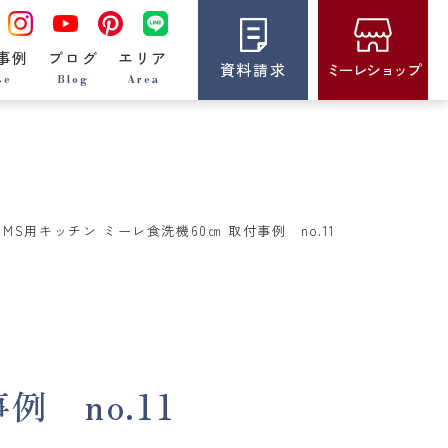
事例
ブログ
エリア
資料請求
ミーレショップ
se
Blog
Area
 MS用キッチン ミーレ食洗機60㎝ 取付事例 no.11
 no.11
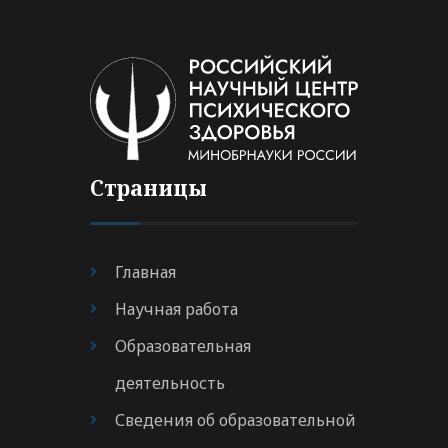
Страницы
Главная
Научная работа
Образовательная
деятельность
Сведения об образовательной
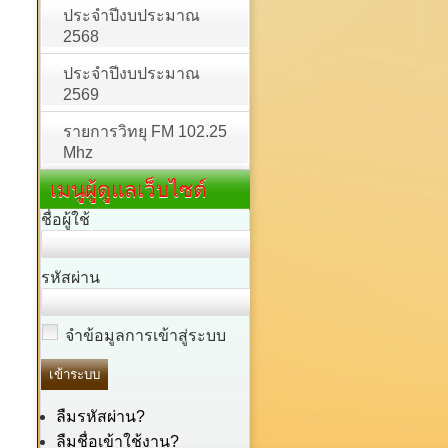
ประจำปีงบประมาณ
2568
ประจำปีงบประมาณ
2569
รายการวิทยุ FM 102.25
Mhz
เมนูผู้ดูแลเว็บไซต์
ชื่อผู้ใช้
รหัสผ่าน
จำข้อมูลการเข้าสู่ระบบ
ลืมรหัสผ่าน?
ลืมชื่อเข้าใช้งาน?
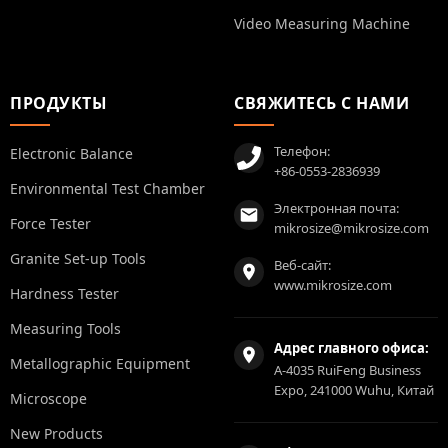
Video Measuring Machine
ПРОДУКТЫ
СВЯЖИТЕСЬ С НАМИ
Телефон:
Electronic Balance
+86-0553-2836939
Environmental Test Chamber
Электронная почта:
Force Tester
mikrosize@mikrosize.com
Granite Set-up Tools
Веб-сайт:
www.mikrosize.com
Hardness Tester
Measuring Tools
Адрес главного офиса:
Metallographic Equipment
A-4035 RuiFeng Business
Expo, 241000 Wuhu, Китай
Microscope
New Products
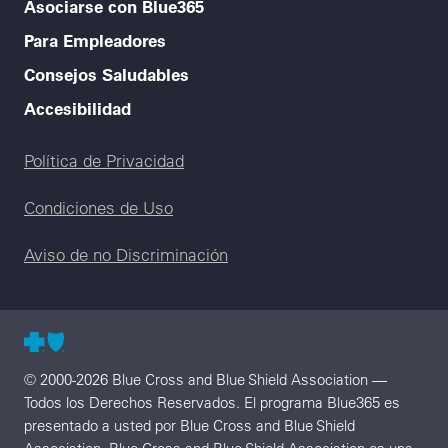
Asociarse con Blue365
Para Empleadores
Consejos Saludables
Accesibilidad
Legal menu
Política de Privacidad
Condiciones de Uso
Aviso de no Discriminación
© 2000-2026 Blue Cross and Blue Shield Association —
Todos los Derechos Reservados. El programa Blue365 es
presentado a usted por Blue Cross and Blue Shield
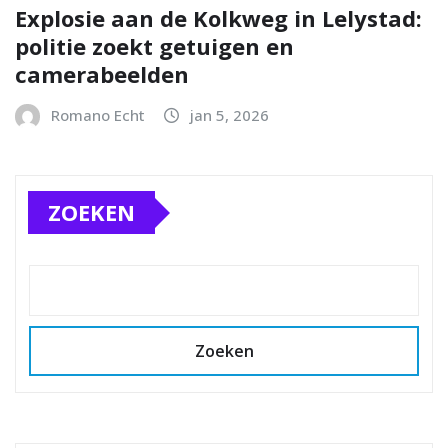
Explosie aan de Kolkweg in Lelystad:
politie zoekt getuigen en
camerabeelden
Romano Echt
jan 5, 2026
ZOEKEN
Zoeken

···

ABOUT THIS TASK
Repeat the entries exactly and keep the pictures out of the copy.

ANSWER FOR THIS EXERCISE
事例
ブログ
エリア
資料請求
ミーレショップ
se
Blog
Area
 MS用キッチン ミーレ食洗機60㎝ 取付事例 no.11
 no.11
Страницы
Главная
Научная работа
Образовательная
деятельность
Сведения об образовательной
ประจำปีงบประมาณ
2568
ประจำปีงบประมาณ
2569
รายการวิทยุ FM 102.25
Mhz
เมนูผู้ดูแลเว็บไซต์
ชื่อผู้ใช้
รหัสผ่าน
จำข้อมูลการเข้าสู่ระบบ
ลืมรหัสผ่าน?
ลืมชื่อเข้าใช้งาน?
Video Measuring Machine
ПРОДУКТЫ
СВЯЖИТЕСЬ С НАМИ
Телефон:
Electronic Balance
+86-0553-2836939
Environmental Test Chamber
Электронная почта:
Force Tester
mikrosize@mikrosize.com
Granite Set-up Tools
Веб-сайт:
www.mikrosize.com
Hardness Tester
Measuring Tools
Адрес главного офиса:
Metallographic Equipment
A-4035 RuiFeng Business
Expo, 241000 Wuhu, Китай
Microscope
New Products
Asociarse con Blue365
Para Empleadores
Consejos Saludables
Accesibilidad
Legal menu
Política de Privacidad
Condiciones de Uso
Aviso de no Discriminación
© 2000-2026 Blue Cross and Blue Shield Association —
Todos los Derechos Reservados. El programa Blue365 es
presentado a usted por Blue Cross and Blue Shield
Explosie aan de Kolkweg in Lelystad:
politie zoekt getuigen en
camerabeelden
Romano Echt
jan 5, 2026
ZOEKEN
Zoeken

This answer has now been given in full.